España no es un mito
 

Gustavo Bueno / España no es un mito Gustavo Bueno, España no es un mito. Claves para una defensa razonada, Temas de hoy, Madrid 2005.

El mismo día que el octogenario filósofo Gustavo Bueno gritaba ¡Viva España! ante la emocionada multitud congregada en la Puerta del Sol, aparecía en las librerías su última obra, España no es un mito. El título, combativo por sí solo, convierte al último libro de Bueno en un alegato en defensa de España que nos provoca desde los estantes de las librerías. Un libro que el propio Bueno define como «uno más de los libros españoles de contraataque, escritos frente a los enemigos de España, los que desprecian su esencia y los que llegan a poner en duda, y aun a negar, su propia existencia». Es decir, un libro escrito contra aquellos que vocean que España es una entelequia o un mito.

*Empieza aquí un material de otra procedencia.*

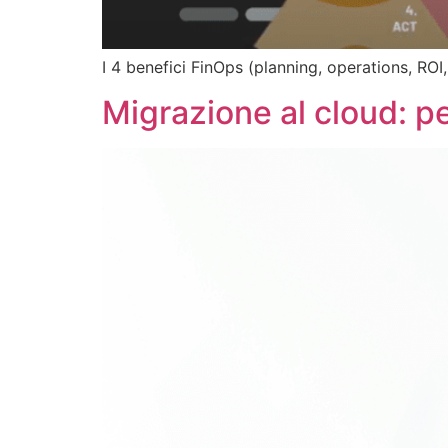
I 4 benefici FinOps (planning, operations, RO
Migrazione al cloud: pe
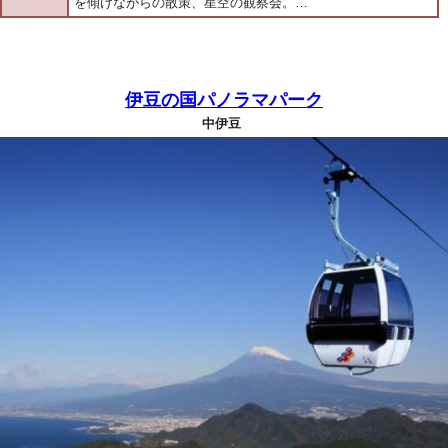
を傾けながらの散策、星空の観察会。…
伊豆の国パノラマパーク
中伊豆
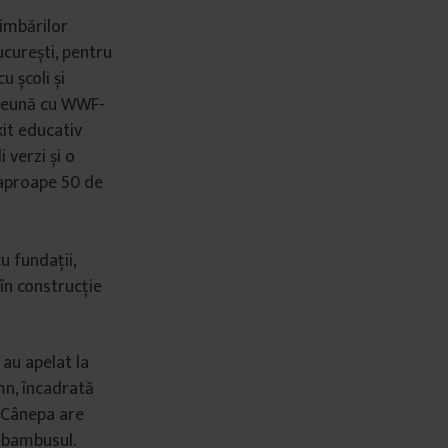
himbărilor
ucurești, pentru
 școli și
mpreună cu WWF-
kit educativ
 verzi și o
 aproape 50 de
u fundații,
în construcție
 au apelat la
emn, încadrată
. Cânepa are
a bambusul.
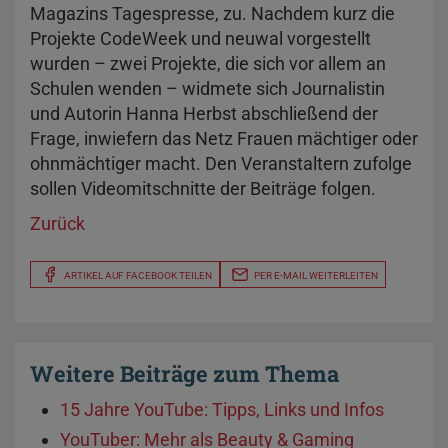
Magazins Tagespresse, zu. Nachdem kurz die
Projekte CodeWeek und neuwal vorgestellt
wurden – zwei Projekte, die sich vor allem an
Schulen wenden – widmete sich Journalistin
und Autorin Hanna Herbst abschließend der
Frage, inwiefern das Netz Frauen mächtiger oder
ohnmächtiger macht. Den Veranstaltern zufolge
sollen Videomitschnitte der Beiträge folgen.
Zurück
ARTIKEL AUF FACEBOOK TEILEN
PER E-MAIL WEITERLEITEN
Weitere Beiträge zum Thema
15 Jahre YouTube: Tipps, Links und Infos
YouTuber: Mehr als Beauty & Gaming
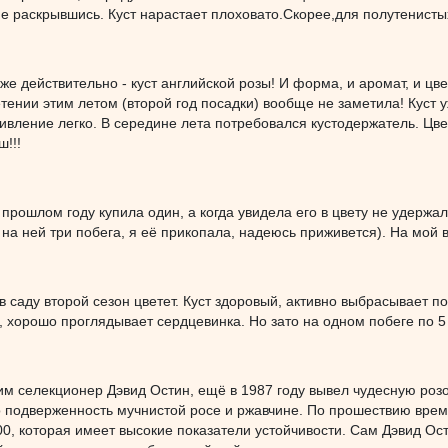
е раскрывшись. Куст нарастает плоховато.Скорее,для полутенисты
же действительно - куст английской розы! И форма, и аромат, и цве
тении этим летом (второй год посадки) вообще не заметила! Куст у
ивление легко. В середине лета потребовался кустодержатель. Цвет
ш!!!
в прошлом году купила один, а когда увидела его в цвету не удержа
 на ней три побега, я её прикопала, надеюсь приживется). На мой 
 в саду второй сезон цветет. Куст здоровый, активно выбрасывает по
 хорошо проглядывает сердцевинка. Но зато на одном побеге по 5 б
им селекционер Дэвид Остин, ещё в 1987 году вывел чудесную роз
о подверженность мучнистой росе и ржавчине. По прошествию времен
0, которая имеет высокие показатели устойчивости. Сам Дэвид Ост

A lo largo del libro, Gustavo Bueno se interroga y nos responde a las sucesivas preguntas que son cabecera de cada uno de los capítulos: ¿España existe?, ¿España amenazada?, ¿desde cuándo existe España?, ¿España es una Nación?, ¿España es Idea de la Derecha o de la Izquierda?, ¿existe, en el presente, una Cultura española? y ¿España es Europa? De un modo absolutamente lógico –a veces la lógica y el sentido común son revolucionarios– Gustavo Bueno responde a esas preguntas de una forma metódica y expresa sus conclusiones sin pelos en la lengua.

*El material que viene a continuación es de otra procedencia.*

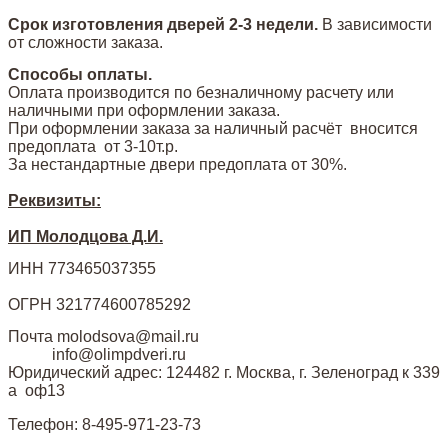
Срок изготовления дверей 2-3 недели.
В зависимости
от сложности заказа.
Способы оплаты.
Оплата производится по безналичному расчету или
наличными при оформлении заказа.
При оформлении заказа за наличный расчёт вносится
предоплата от 3-10т.р.
За нестандартные двери предоплата от 30%.
Реквизиты:
ИП Молодцова Д.И.
ИНН 773465037355
ОГРН 321774600785292
Почта molodsova@mail.ru
info@olimpdveri.ru
Юридический адрес: 124482 г. Москва, г. Зеленоград к 339
а оф13
Телефон: 8-495-971-23-73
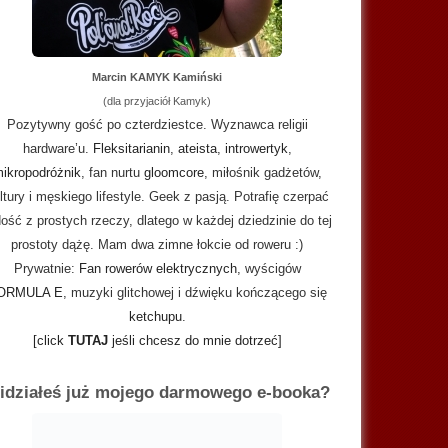
Marcin KAMYK Kamiński
(dla przyjaciół Kamyk)
Pozytywny gość po czterdziestce. Wyznawca religii
hardware’u.
Fleksitarianin
,
ateista
,
introwertyk
,
ikropodróżnik
, fan nurtu
gloomcore
, miłośnik gadżetów,
ltury i męskiego lifestyle. Geek z pasją. Potrafię czerpać
ość z prostych rzeczy, dlatego w każdej dziedzinie do tej
prostoty dążę. Mam dwa zimne łokcie od roweru :)
Prywatnie:
Fan rowerów elektrycznych
, wyścigów
ORMULA E
, muzyki glitchowej i dźwięku kończącego się
ketchupu
.
[click
TUTAJ
jeśli chcesz do mnie dotrzeć]
idziałeś już mojego darmowego e-booka?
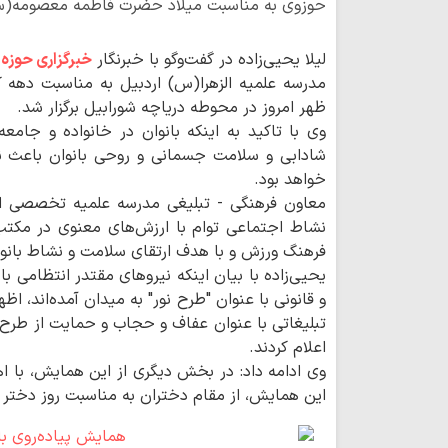
حوزوی به مناسبت میلاد حضرت فاطمه معصومه(س)
لیلا یحیی‌زاده در گفت‌وگو با خبرنگار
خبرگزاری حوزه
د
مدرسه علمیه الزهرا(س) اردبیل به مناسبت ده
ظهر امروز در محوطه دریاچه شورابیل برگزار شد.
وی با تاکید به اینکه بانوان در خانواده و جامعه
شادابی و سلامت جسمانی و روحی بانوان باعث ن
خواهد بود.
معاون فرهنگی - تبلیغی مدرسه علمیه تخصصی الز
نشاط اجتماعی توام با ارزش‌های معنوی در مکتب 
فرهنگ ورزش و با هدف ارتقای سلامت و نشاط بانو
یحیی‌زاده با بیان اینکه نیروهای مقتدر انتظامی ب
و قانونی با عنوان "طرح نور" به میدان آمده‌اند، اظها
تبلیغاتی با عنوان عفاف و حجاب و حمایت از طرح ن
اعلام کردند.
وی ادامه داد: در بخش دیگری از این همایش، با اه
این همایش، از مقام دختران به مناسبت روز دختر ت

Ya en los primeros compases del libro se percibe la combatividad del filósofo en la respuesta de Bueno –narrada por el autor– a un muchacho que trató de boicotear una de sus conferencias al grito de yo soy celta y España no existe: «Tú no eres celta; tú eres un imbécil». Tal fue la contundente reacción de Gustavo Bueno.

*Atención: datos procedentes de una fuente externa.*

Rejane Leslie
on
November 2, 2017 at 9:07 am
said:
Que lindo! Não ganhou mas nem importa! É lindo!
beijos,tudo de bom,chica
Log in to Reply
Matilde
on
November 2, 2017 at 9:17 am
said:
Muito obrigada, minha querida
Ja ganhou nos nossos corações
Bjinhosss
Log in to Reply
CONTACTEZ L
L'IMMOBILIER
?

En esta obra, el autor demuestra no estar en la inopia –como tantos compatriotas– y desde muy pronto constata una evidencia –muy discutida en España por la izquierda–, la de que la meta de todos los nacionalistas es «separarse de España y, si encuentran resistencia, tratar de destruirla», mancillándola o negándola. Pero Bueno contraataca a las insidias de los «separatistas asturchales», «aberchales» y catalanes y, desde el terreno de la lógica, hace tambalear sus argumentos buscando su contradicción: «Si España no existe ¿qué puede querer decir el proyecto de separarse de ella? ¿ cómo puede uno separarse de lo que no existe?»

Desde la constatación de que España está amenazada de diversas formas, el autor no olvida referirse a una de las más perniciosas: el «tabú que conduce a la evitación de la pronunciación y de la escritura» del nombre de España y su sustitución por eufemismos tales como Estado, que pretende remarcar el carácter artificial y super-estructural de España, como si de una realidad exclusivamente jurídica se tratara, negando su carácter de nación histórica, o eufemismos tales como «este País», que busca relativizar la trascendencia de la Nación otorgándole la misma relevancia que a una dirección postal o a un paisaje.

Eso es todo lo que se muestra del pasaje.